Physician-led ACOs outperform hospital-led counterparts
Physician groups have emerged as a more reliable partner for CMS when it comes to reducing Medicare spending. Last year, CMS released the results of the 2016 performance year for the Medicare Shared Savings Program (MSSP). Overall, most ACOs failed to cut costs enough to generate savings for CMS. On closer examination, however, one cohort was significantly better at generating savings than the others: physician-led ACOs. In 2016, a full two-thirds of physician-led ACOs were able to keep spending at or below their benchmark. In contrast, over half of hospital-based ACOs exceeded their spending targets.
1. Federally qualified health center
2016 MSSP results, by entity type
2. Post-acute care
These results suggest that size and scale are not the best predictor of ACO success. Instead, physician independence may be more important. This trend makes sense, as independent physicians don't have the same conflicting incentives about reducing expensive acute and post-acute utilization as hospital- employed physicians.

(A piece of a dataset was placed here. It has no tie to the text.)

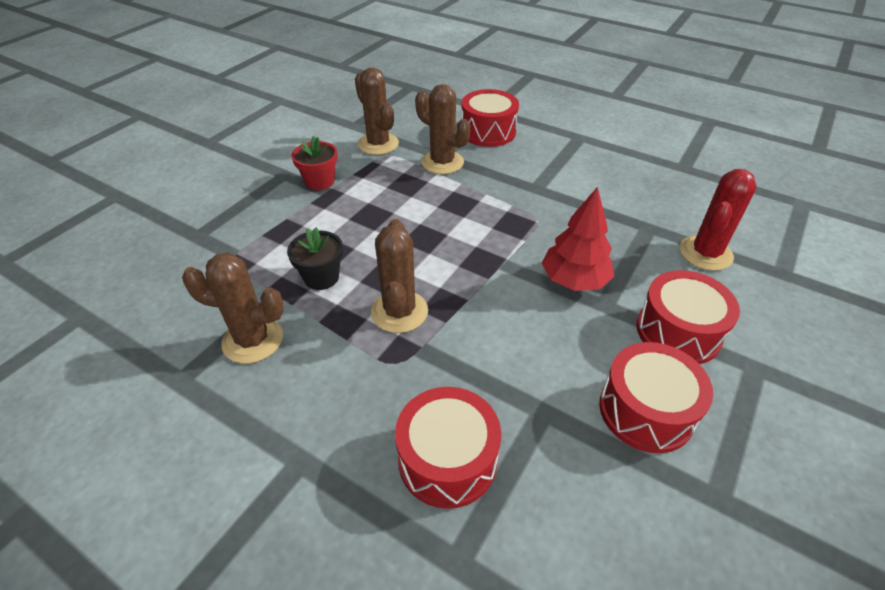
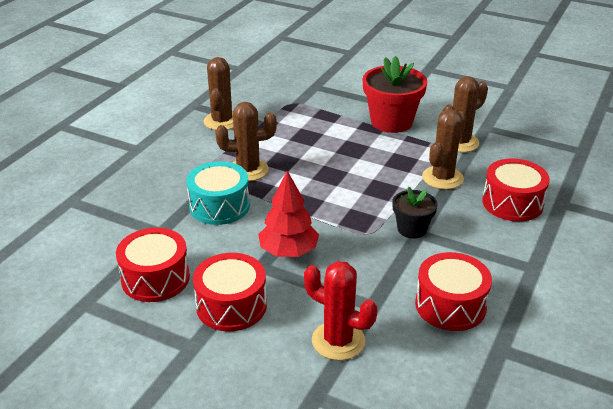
camera: 85 degrees right, 10 degrees down
(319, 181) = (391, 122): red flower pot -> red flower pot, size x1.73
(321, 277) = (279, 137): black flower pot -> black flower pot (412, 229)
(447, 459) = (130, 195): red drum -> red drum (450, 305)
(483, 343) = (219, 206): none -> turquoise drum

This realization led to a change in CMS' approach to risk-based payment reform. CMS is now actively designing models to appeal to physician groups, not just health systems. To show its commitment to physician partners, CMS' rulemaking in 2019 has tried to address some of the evergreen barriers that deter physicians from taking on downside risk.
Changes to risk-based payment models
Recent changes to MSSP (MSSP) and the release of five new primary care payment models aim to make it easier for physician groups to take on risk. In fact, during a speech in April, Seema Verma said that one of the primary ambitions of the recent payment model changes was to support the development of physician-led models and create a pathway for physicians to remain independent while taking on risk.
However, while CMS is beginning to recognize the important role physician groups play in cutting costs for Medicare, physician groups continue to face a number of barriers to taking on downside risk including:
- Accessing capital to fund care management investments;
- Achieving sufficient scale to build strong partnerships with high-cost sites and providers; and
- Convincing physician shareholders to build out the capabilities necessary to take on risk before the market fully transitions to risk.
It remains to be seen how many physician groups will enter into one of CMS' new arrangements. That said, early reforms may signal more of what is to come: greater flexibility for physician groups to take on risk, better financial benchmarks and options for payment reconciliation, and increased data sharing.